Frequency: Single dosage, on Day 1.

Washing: tap water.

Duration of exposure:

24 hours.

Doses:

2000 mg/kg bw

No. of animals per sex per dose:

5

Control animals:

no

Details on study design:

Duration of observation period following administration: 14 days
Frequency of observations and weighing:
- Mortality/Viability: Twice daily
- Body weights: Days 1 (pre-administration), 8 and 15
- Clinical signs: At periodic intervals on the day of dosing (Day 1) and once daily thereafter, until Day 15.

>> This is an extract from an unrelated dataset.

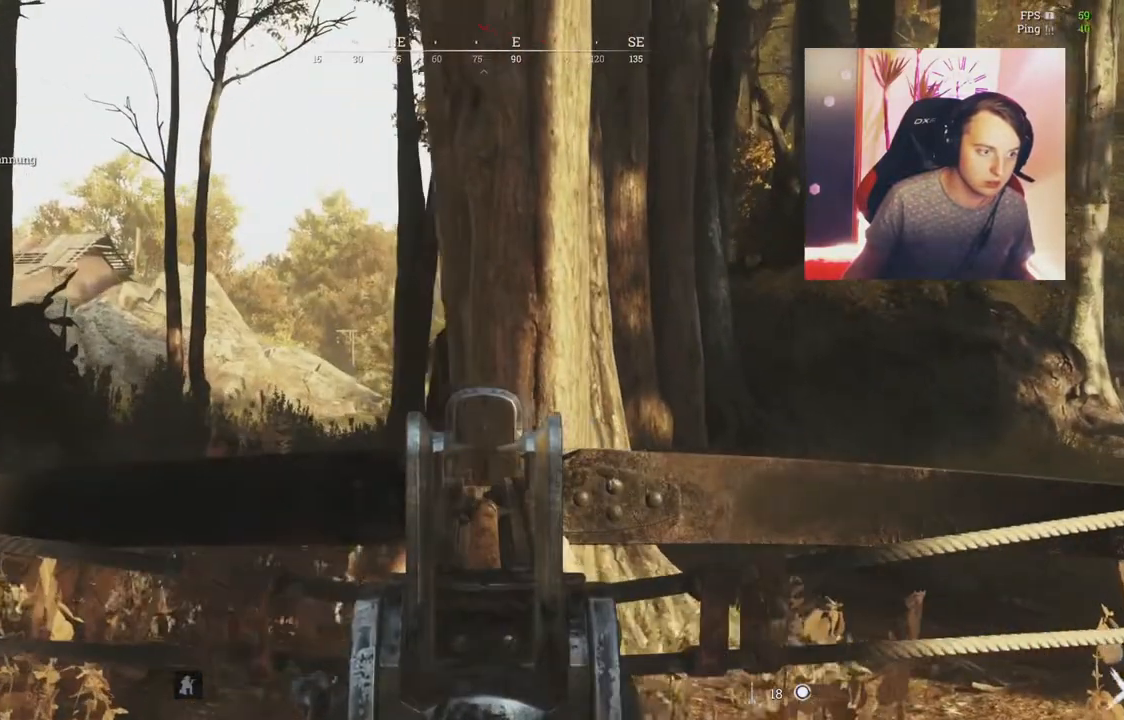
{"keys": ["a", "w"], "mouse": ["right"], "events": [[334, "w", "down"]]}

- Necropsy of survivors performed: At end of the observation period. Descriptions of all internal macroscopic abnormalities were recorded.
- Other examinations performed: none.

Statistics:

None.

Key result

Sex:

male/female

Dose descriptor:

LD50

Effect level:

> 2 000 mg/kg bw

Based on:

test mat.

Mortality:

No mortality occured

Clinical signs:

other: Chromodacryorrhoea was noted in two males and one female on days 1 and/or 2. Focal erythema was seen in the treated skin-aera of two males and two females during the observation period.

Gross pathology:

No abnormalities were found at macroscopic post mortem examinations of animals.

Interpretation of results:

GHS criteria not met

Conclusions:

In an acute dermal toxicity study with rats, performed according to OECD/EC test guidelines, an LD50 >2000 mg/kg bw was determined.

Executive summary:

Assessment of acute dermal toxicity with TBEAES in the rat was performed according to OECD/ EC guidelines and according to GLP principles. TBEAES was administired to five Wistar rats of each sex by dermal application at 2000 mg/kg bw for 24 hours. No mortality occured. Chromodacryorrhoea was noted in two males and one female on days 1 and/or 2. Focal erythema was seen in the treated skin-area of two males and two females during the observation period. The changes noted in body weight gain in males and females were considered not indicative of toxicity. No abnormalities were found at macroscopic post mortem examination of the animals.The dermal LD50 value of TBEAES in Wistar rats was established to exceed 2000 mg/kg bw. Based on these results, TBEAES does not have to be classified and has no obligatory labelling requirement for dermal toxicity according to the EC criteria for classification and labelling requirements for dangerous substances and preparations (Guidelines in Commission Directive 93/21/EEC).

Endpoint conclusion

Endpoint conclusion:

no adverse effect observed

Quality of whole database:

The study has been performed according to OECD and/or EC guidelines and according to GLP principles (Klimisch 1).

Additional information

Oral

Assessment of acute oral toxicity of TBEAES was performed in Wistar rats according to OECD/EC guidelines and GLP principles. TBEAES was administered in a single dose to rats of both sexes at 2000 mg/kg body weight. No mortality occurred. In one female, uncoordinated movements were noted on day 1. No clinical signs were noted in the remaining two females. Among males, tremors and/or uncoordinated movements were noted on day 1. The body weight gain shown by the animals over the study period was considered to be normal. No abnormalities were found at macroscopic post mortem examination of the animals. The oral LD50 value of TBEAES in Wistar rats was established to exceed 2000 mg/kg body weight.

Dermal

Assessment of acute dermal toxicity with TBEAES in the rat was performed according to OECD/ EC guidelines and according to GLP principles. TBEAES was administered to five Wistar rats of each sex by dermal application at 2000 mg/kg bw for 24 hours. No mortality occurred. Chromodacryorrhoea was noted in two males and one female on days 1 and/or 2. Focal erythema was seen in the treated skin-area of two males and two females during the observation period. The changes noted in body weight gain in males and females were considered not indicative of toxicity. No abnormalities were found at macroscopic post mortem examination of the animals.The dermal LD50 value of TBEAES in Wistar rats was established to exceed 2000 mg/kg bw.

Justification for classification or non-classification

Based on the available studies, TBEAES does not have to be classified for acute toxicity according to CLP Regulation EC (No.) 1272/2008.